SOURCE PASSAGE section start

Question

A group consists of 4 men, 3 women and 3 children. Three persons are selected from the
group at random. Find the probability that (i) at least 2 of them are children, and (ii) at the
most 2 of them are children.
11 119
[Ans.(i) (11/60) (ii) 119/120)​

Answer 1

Given :

No of men in the group = 4

No of women in the group = 3

No of children in the group = 3

From this group three persons are randomly selected .

To Find :

(i) probability that at least 2 of them are children .

(ii) probability that  at the  most 2 of them are children.

Solution :

Total no of persons in this group = 10

Total no of ways of selecting 3 persons from these 10 :

=$^{10}C_3$

=120

No of ways of selecting 3 persons with at least 2 children :

= with 2 children + with 3 children

=$^{3}C_2 \times ^{7}C_1 + ^{3}C_3$

= 22

So, the probability of selecting 3 persons with at least 2 children :

=$\frac{22}{120}$

=$\frac{11}{60}$

And no of ways of selecting 3 persons with at most 2 children :

= total ways - ways with 3 children

= 120 - $^{3}C_3$

= 120 - 1

= 119

So, the probability of selecting 3 persons with at most 2 children :

= $\frac{119}{120}$

Hence , the probability of selecting 3 persons with at least children and at most 2 children is $\frac{11}{60}$ and $\frac{119}{120}$ respectively .

SOURCE PASSAGE section end

REQUIRED ACTION A: Update the listing from the line containing "Алюминиевые" through its final line by replacing "СТРОИТЕЛЬСТВО" with "РЕМОНТ" and changing nothing else. Leave the pictures out of your answer.

RECORDED DATA section start

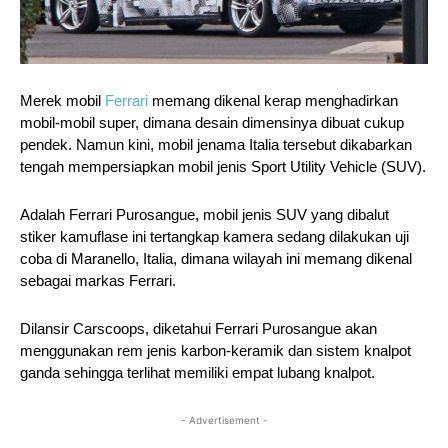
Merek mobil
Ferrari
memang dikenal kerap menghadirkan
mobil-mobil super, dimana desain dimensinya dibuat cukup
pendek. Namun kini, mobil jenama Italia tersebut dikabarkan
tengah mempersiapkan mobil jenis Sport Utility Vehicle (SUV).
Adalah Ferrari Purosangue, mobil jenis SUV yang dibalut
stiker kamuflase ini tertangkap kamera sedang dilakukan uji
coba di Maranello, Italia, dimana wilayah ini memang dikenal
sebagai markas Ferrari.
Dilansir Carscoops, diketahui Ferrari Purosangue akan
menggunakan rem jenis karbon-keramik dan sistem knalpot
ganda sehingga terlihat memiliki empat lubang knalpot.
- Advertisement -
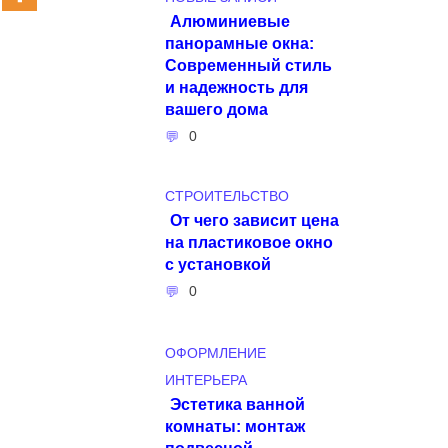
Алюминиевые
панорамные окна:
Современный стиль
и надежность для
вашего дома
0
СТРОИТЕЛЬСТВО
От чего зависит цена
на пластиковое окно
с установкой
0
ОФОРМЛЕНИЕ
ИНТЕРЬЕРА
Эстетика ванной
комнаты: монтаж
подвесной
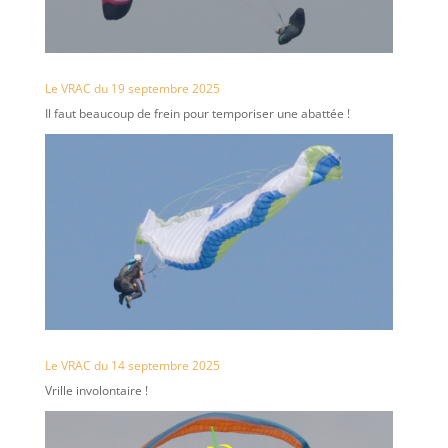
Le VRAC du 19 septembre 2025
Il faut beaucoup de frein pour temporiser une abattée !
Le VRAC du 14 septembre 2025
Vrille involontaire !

RECORDED DATA section end

REQUIRED ACTION B: In the probability problem, list each kind of person in the group along with how many there are.

EXERCISE OUTPUT A:
Алюминиевые
панорамные окна:
Современный стиль
и надежность для
вашего дома
0
РЕМОНТ
От чего зависит цена
на пластиковое окно
с установкой
0
ОФОРМЛЕНИЕ
ИНТЕРЬЕРА
Эстетика ванной
комнаты: монтаж
подвесной
Le VRAC du 19 septembre 2025
Il faut beaucoup de frein pour temporiser une abattée !
Le VRAC du 14 septembre 2025
Vrille involontaire !

EXERCISE OUTPUT B:
- Men: 4
- Women: 3
- Children: 3